Tuesday, April 10, 2012

Top Ten Cinematographers

Some people are saying that 2011 was the worst year for movies EVER. I wouldn’t go that far. While the general quality of last year’s movies wasn’t the greatest, I thought there were some definite gems buried in the dross, like The Tree of Life and The Descendants.

Regardless of what you might think of the quality of movies these days, you have to admit they look better than ever. Even a universally panned movie like Transformers 3 looks amazing. There is a consistently high quality to the look of most movies coming out of Hollywood these days, and for that we can thank the cinematographers. The work of actors, directors, and writers seems to fluctuate from movie to movie, but cinematographers pretty much always kick ass. I guess when it comes to having a good eye there’s no such thing as having a bad day.

I’ve limited my selection to DPs who are alive and currently working. (So no all-time greats like Conrad Hall, Gordon Willis, and Gregg Toland.) Here are my ten masters of light and composition:

10—Matthew Libatique (Requiem for a Dream, Iron Man)

Libatique started out with Darren Aronofsky and had a lot to do with the director’s reputation for visual flair.
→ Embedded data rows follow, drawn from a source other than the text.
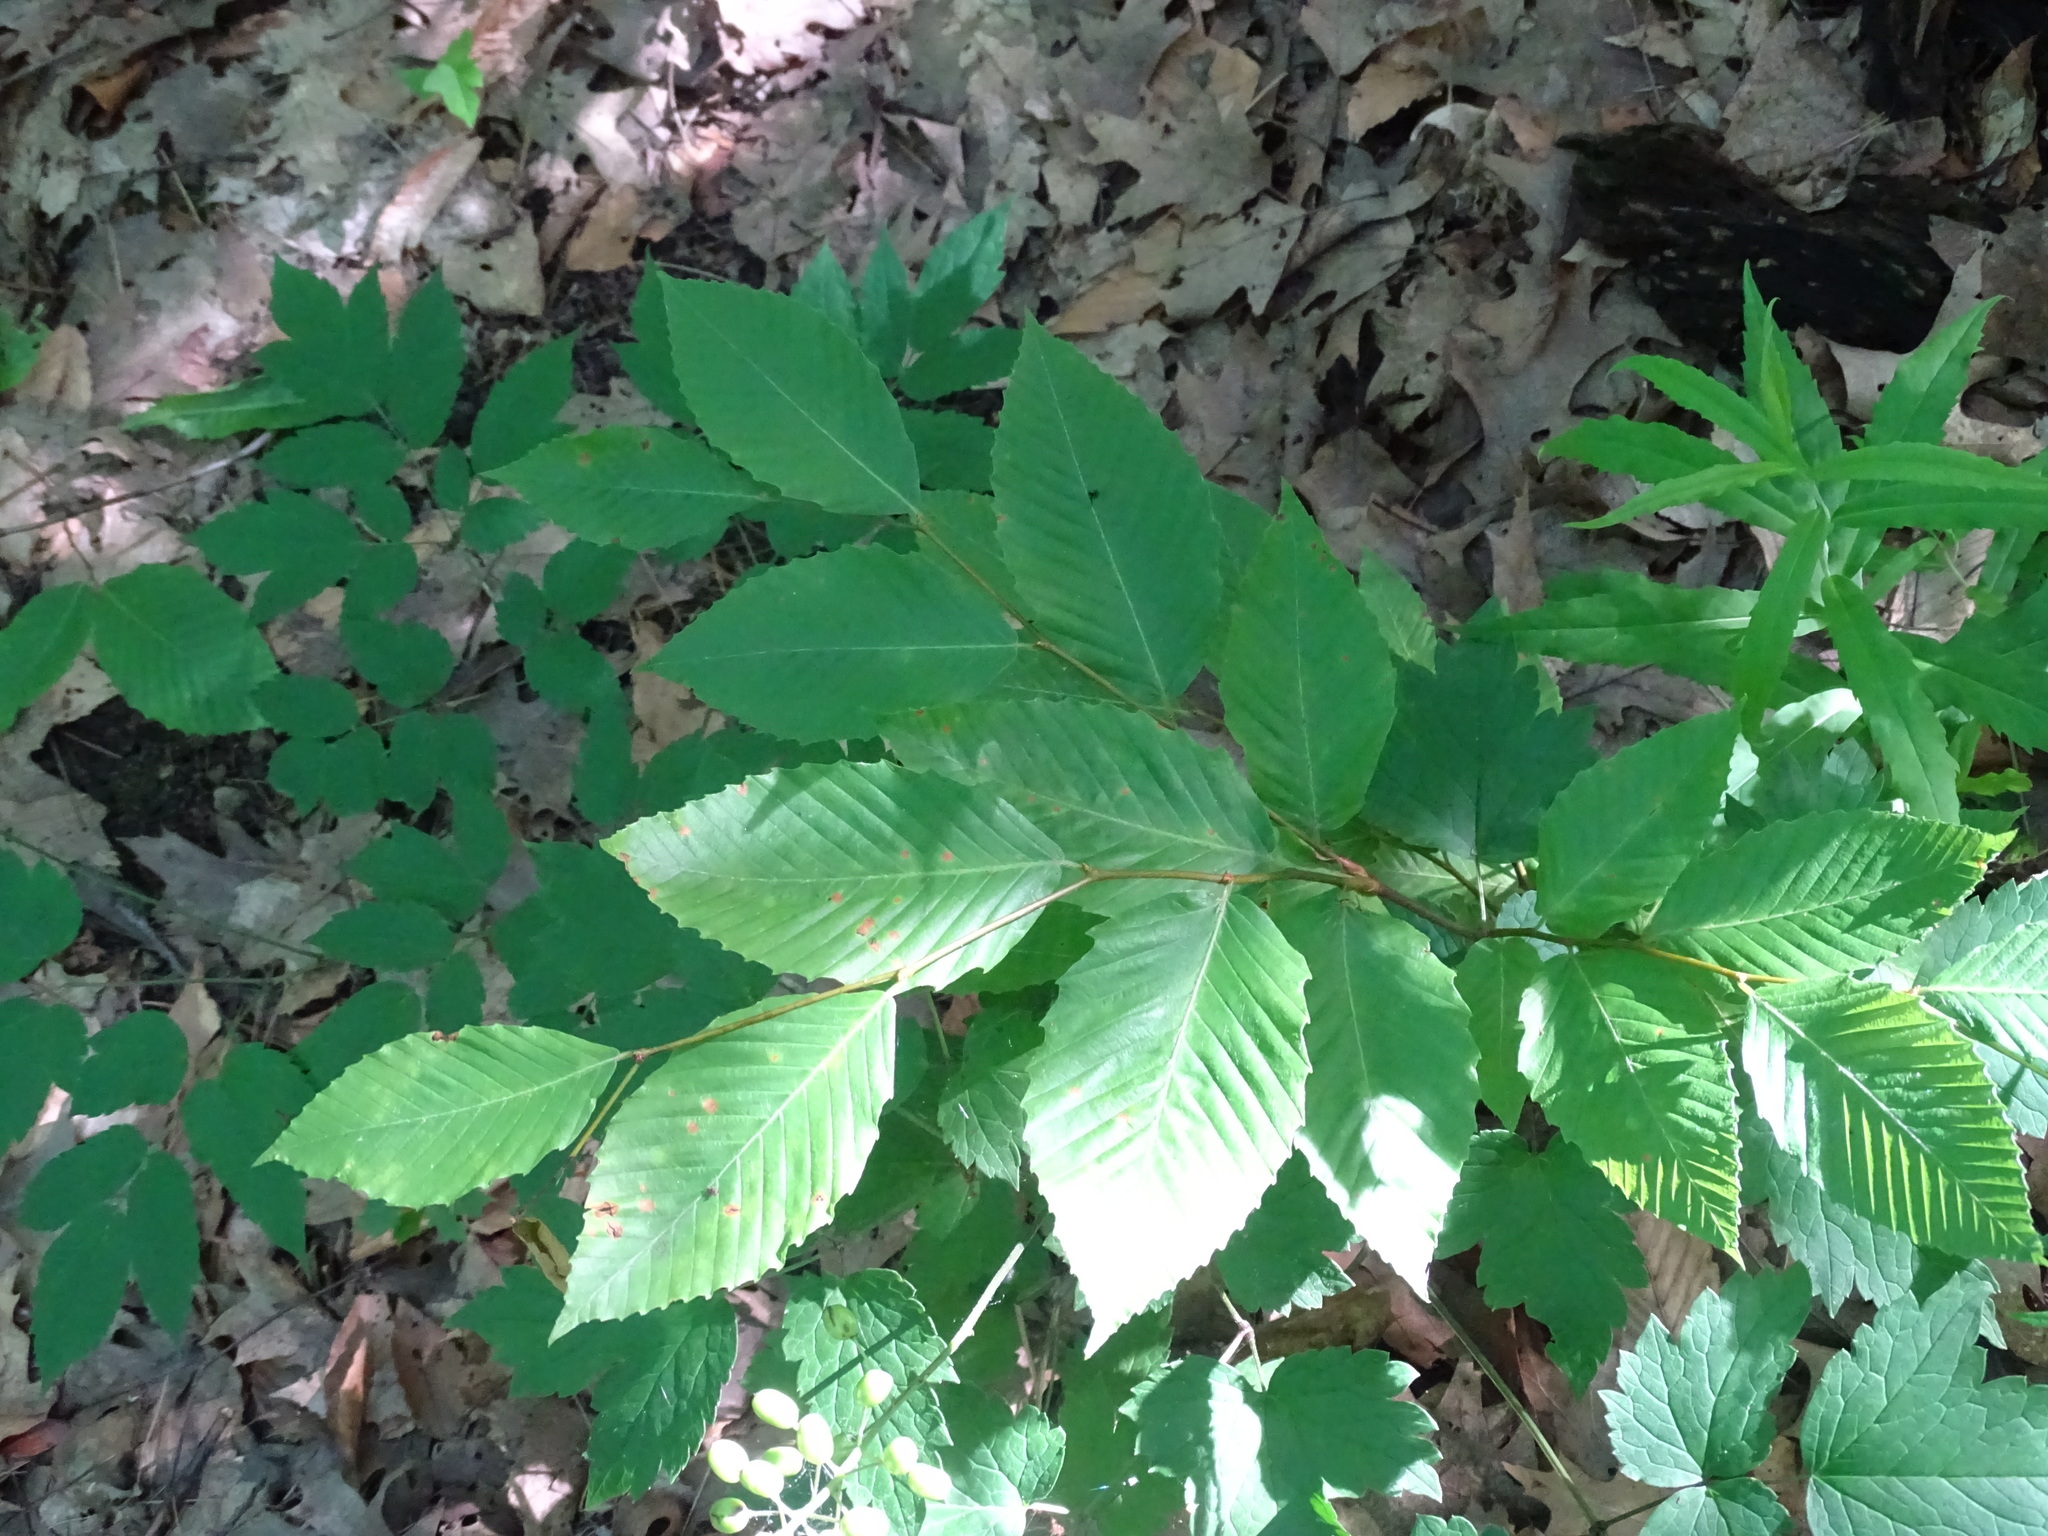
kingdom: Plantae
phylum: Tracheophyta
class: Magnoliopsida
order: Fagales
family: Fagaceae
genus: Fagus
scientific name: Fagus grandifolia
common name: American beech
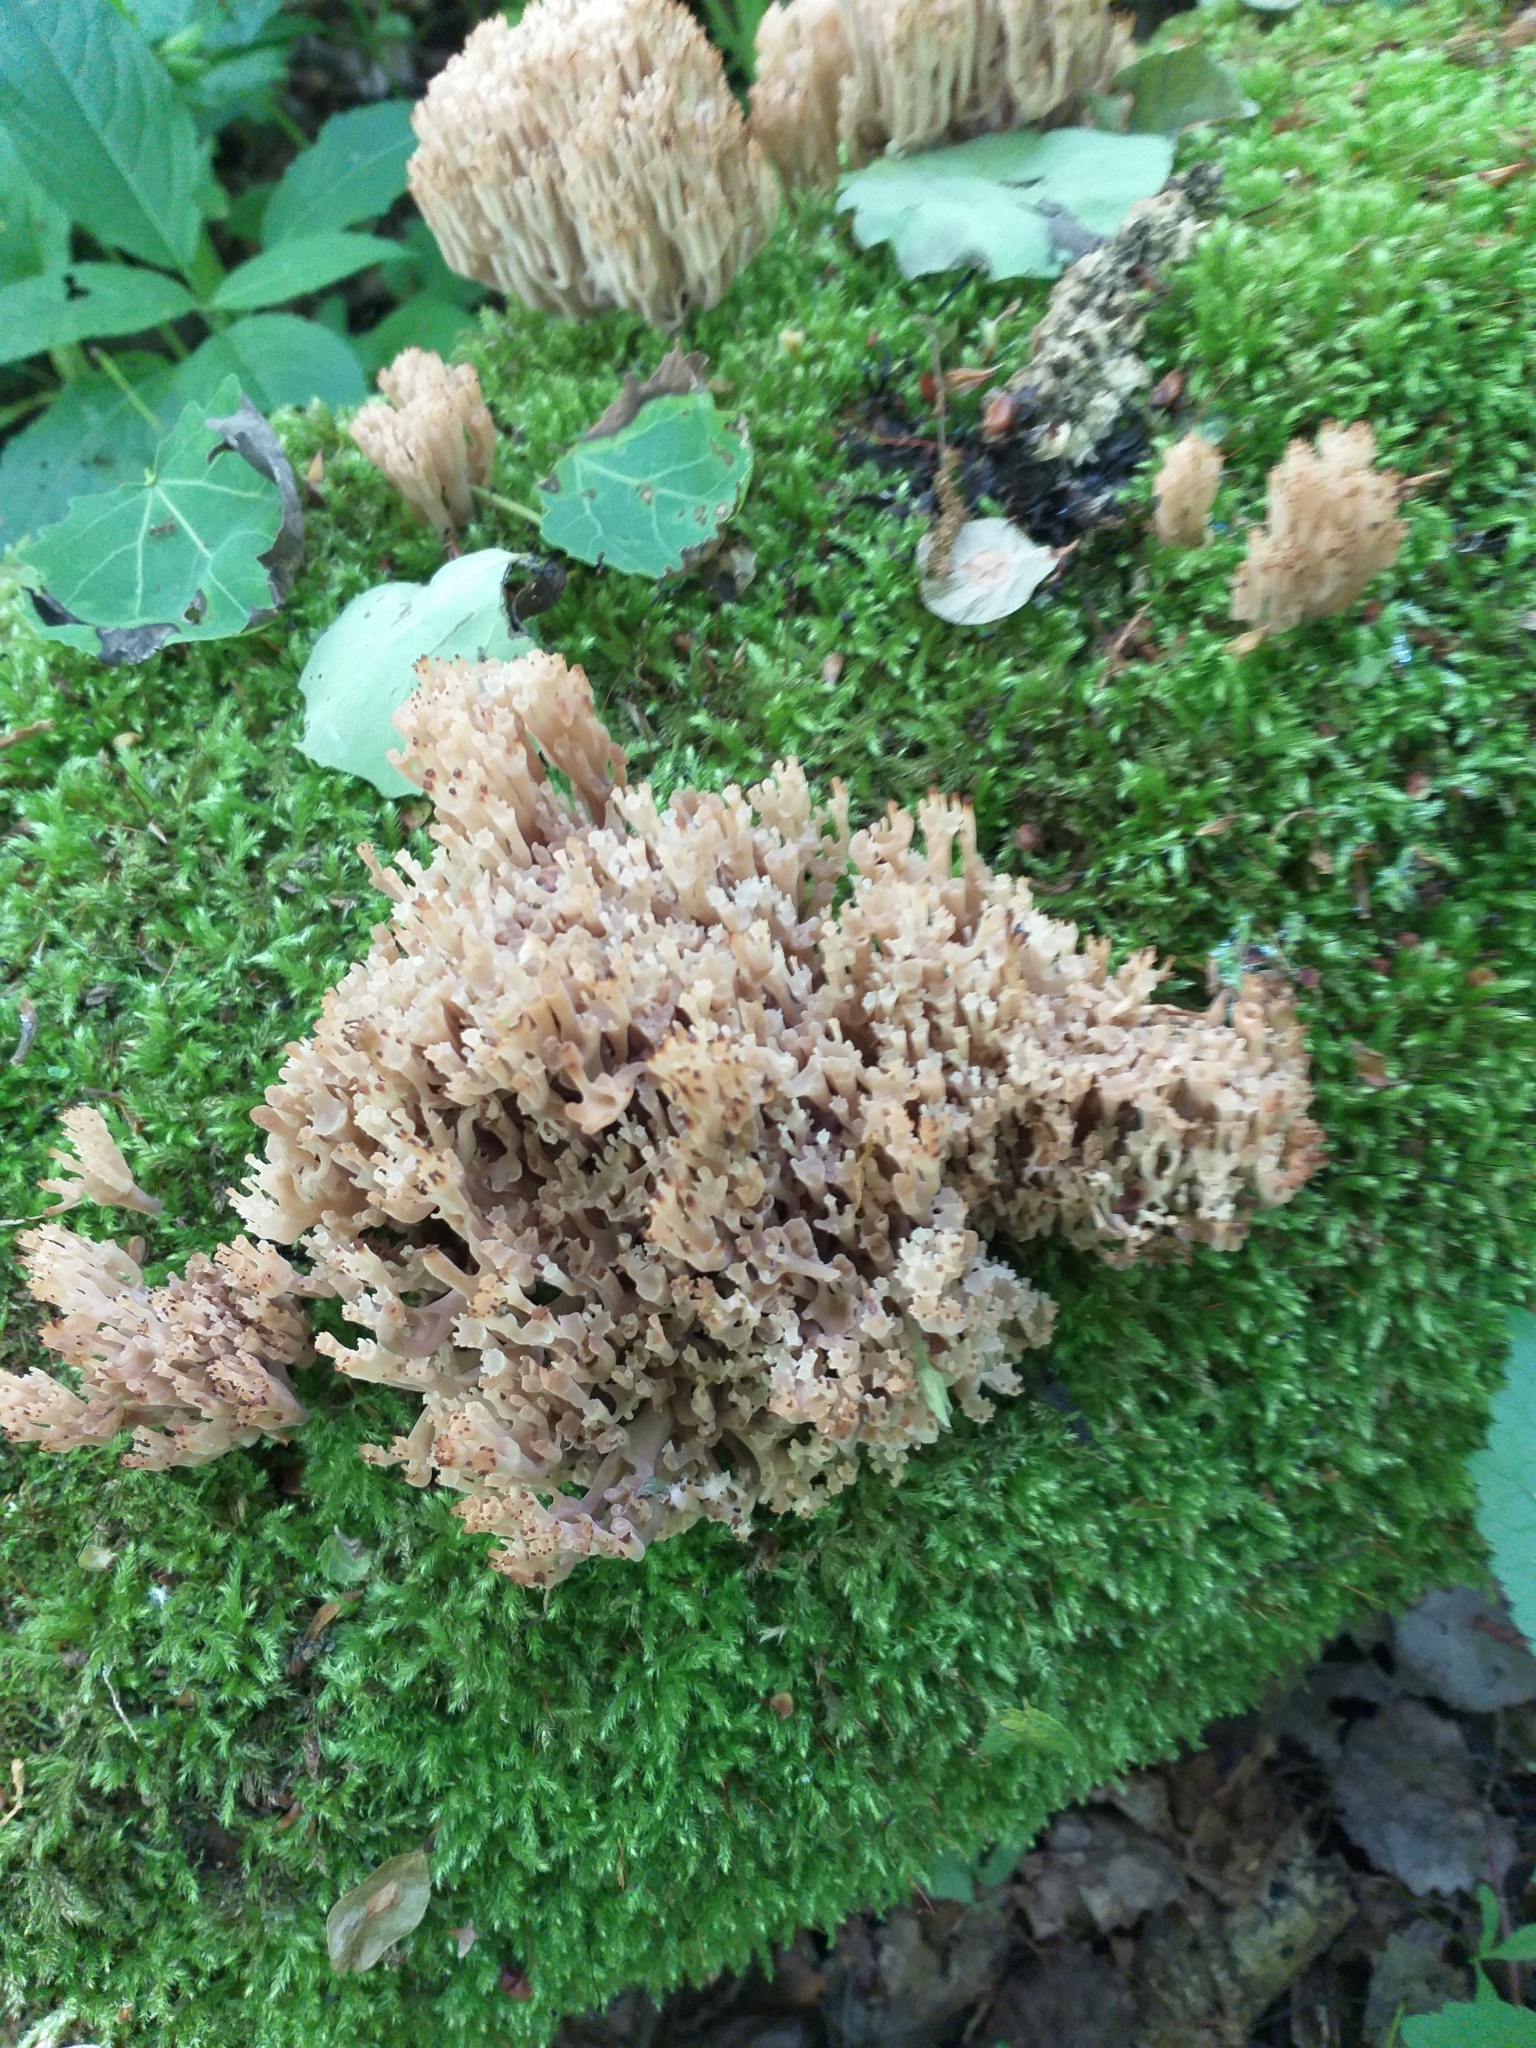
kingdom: Fungi
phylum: Basidiomycota
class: Agaricomycetes
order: Russulales
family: Auriscalpiaceae
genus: Artomyces
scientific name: Artomyces pyxidatus
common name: Crown-tipped coral fungus
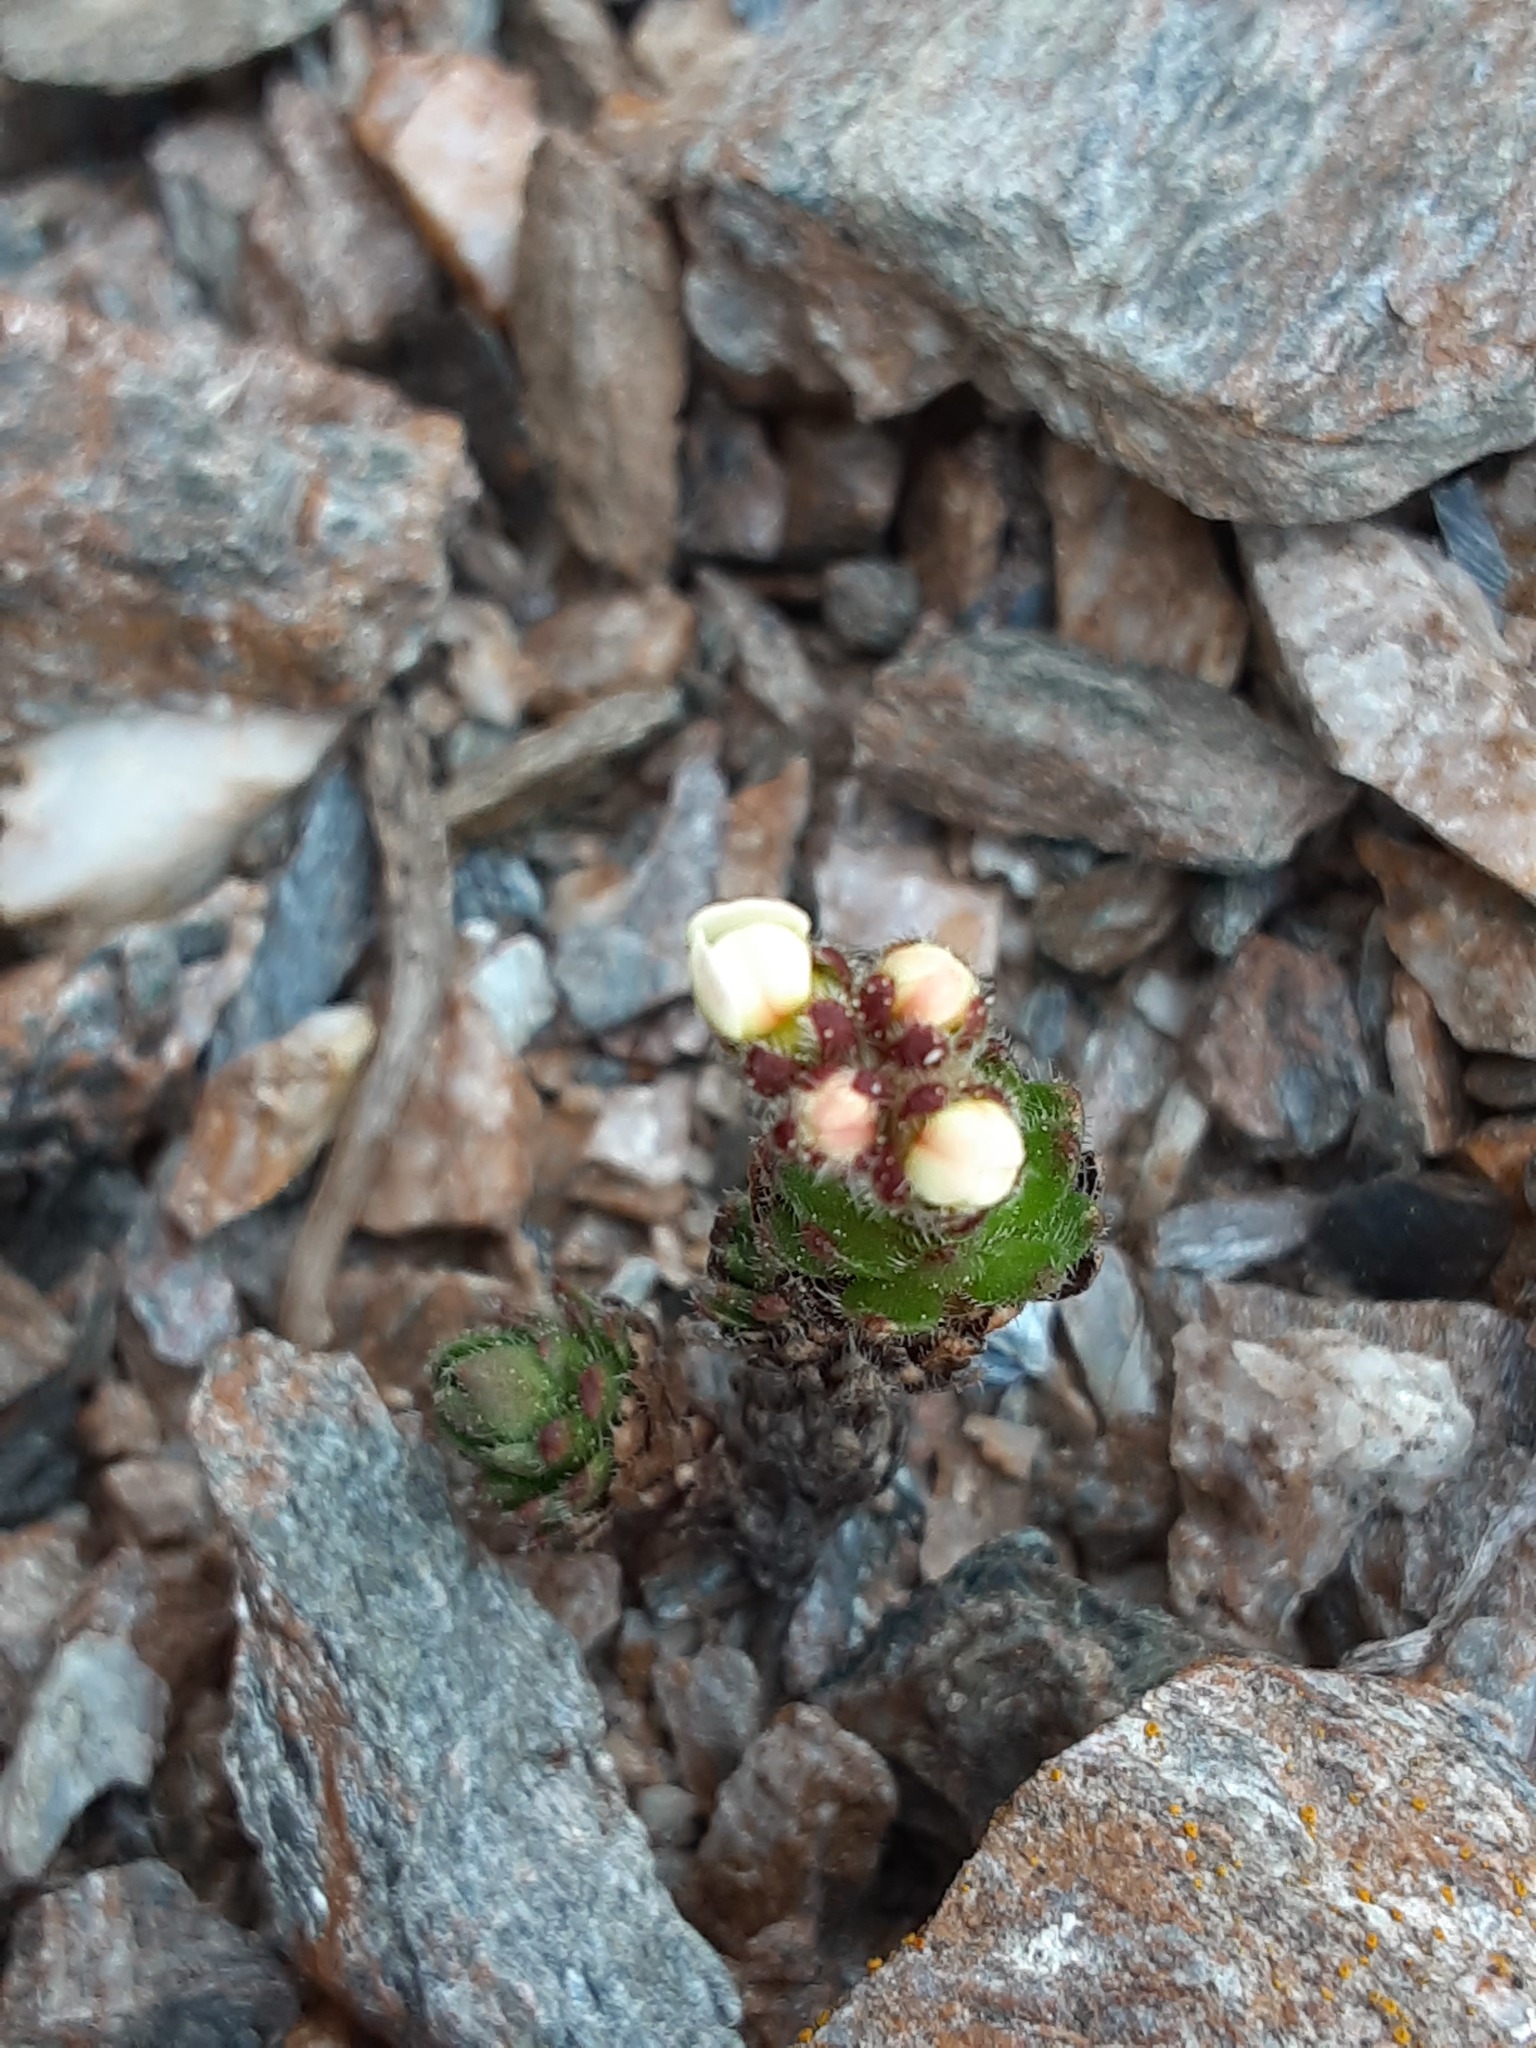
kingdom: Plantae
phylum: Tracheophyta
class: Magnoliopsida
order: Ericales
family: Primulaceae
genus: Androsace
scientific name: Androsace chamaejasme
Early in his career, Libatique was defined by his gritty and gorgeous cinematography on independent movies. He later demonstrated his versatility by working on slick Hollywood productions, showing that he could excel at two seemingly disparate styles.
9—Darius Khondji (Seven, Stealing Beauty, The Beach)
Khondji’s specialty is beauty. Every frame he shoots is beautiful, pristine and rich in tone, utterly devoid of murkiness and blandness. There is a painterly quality to his movies, even the ones full of shadows and dark scenes.
8—Robert Elswit (Boogie Nights, Magnolia, There Will Be Blood)

Paul Thomas Anderson’s go-to guy, Elswit has also worked with Clooney and Mamet. While lately he has turned his attention to action movies (The Town, Salt, Mission Impossible: Ghost Protocol), he is probably best with character-based movies. His work is subtle, no-nonsense, and clean, and I think he lights people better than anyone.

7—Vilmos Zsigmond (McCabe & Mrs. Miller, Blow Out)

Perhaps best known for his fruitful collaborations with Brian DePalma, Zsigmond has worked with many great visual filmmakers and was the DP responsible for some of the most iconic cinematic imagery of the ‘70s in movies like Close Encounters of the Third Kind and The Deer Hunter. His advocacy of experimentation has influenced countless other cinematographers.

6—Robert Richardson (JFK, Kill Bill)

Richardson worked on all of Oliver Stone’s early films. He specializes in giving things an ethereal, almost otherworldly sheen, especially when he indulges in his trademark of shining a hard light down on an actor, making them glow. He’s a consummate artist, able to adapt his craft to any genre, be it war film, kung fu flick, or kid’s movie.

5—Janusz Kaminski (Schindler’s List, Saving Private Ryan)

Starting with Schindler’s List, Kaminski became Steven Spielberg’s DP, the only one he has worked with since. This pairing of visual masters has become a boon for those who love seeing sumptuous imagery projected onto the movie screen. Even though most of Spielberg’s movies are big budget summer spectacles, Kaminski isn’t afraid to mix it up and eschew conventional lighting (see Minority Report).

4—Emmanuel Lubezki (The Tree of Life, Children of Men)

Lubezki first caught everyone’s eye with his collaborations with Alfonso Cuarón. Lately he has been working with the inimitable Terrence Malick, creating some of the most astoundingly beautiful images we’ve ever seen. He’ll do something down and dirty every now and then (Y tu mamá también, Ali), but seems to specialize in the really breathtaking, awe-inspiring stuff we’ve come to expect from him.

3—John Toll (The Thin Red Line, Almost Famous)

Toll works with a big canvas just as well as he does with smaller, more intimate stories. His lighting is almost dream-like—he’s able to capture each scene as we would see them in our imaginations, switching from a diffuse, gauzy look to a clear, focused, and vibrant one as the situation demands.

2—Roger Deakins (Fargo, The Assassination of Jesse James by the Coward Robert Ford)

Deakins is the universally acknowledged master of cinematography. He is so revered that when the makers of Wall-E needed a visual consultant, they turned to him. He has worked mainly with the Coen brothers but has done work for others including Scorsese and Edward Zwick. Everything he does is crazy amazing.

1—Vittorio Storaro (Apocalypse Now, The Conformist)

When people compare cinematography to painting, Storaro’s work is what immediately springs to mind. No other cinematographer has ever been more inventive and bravura with the use of color and light in motion pictures. There’s an almost hallucinatory quality to his work at times that is both striking and truthful. As good as a lot of DPs are, Storaro stands above them all.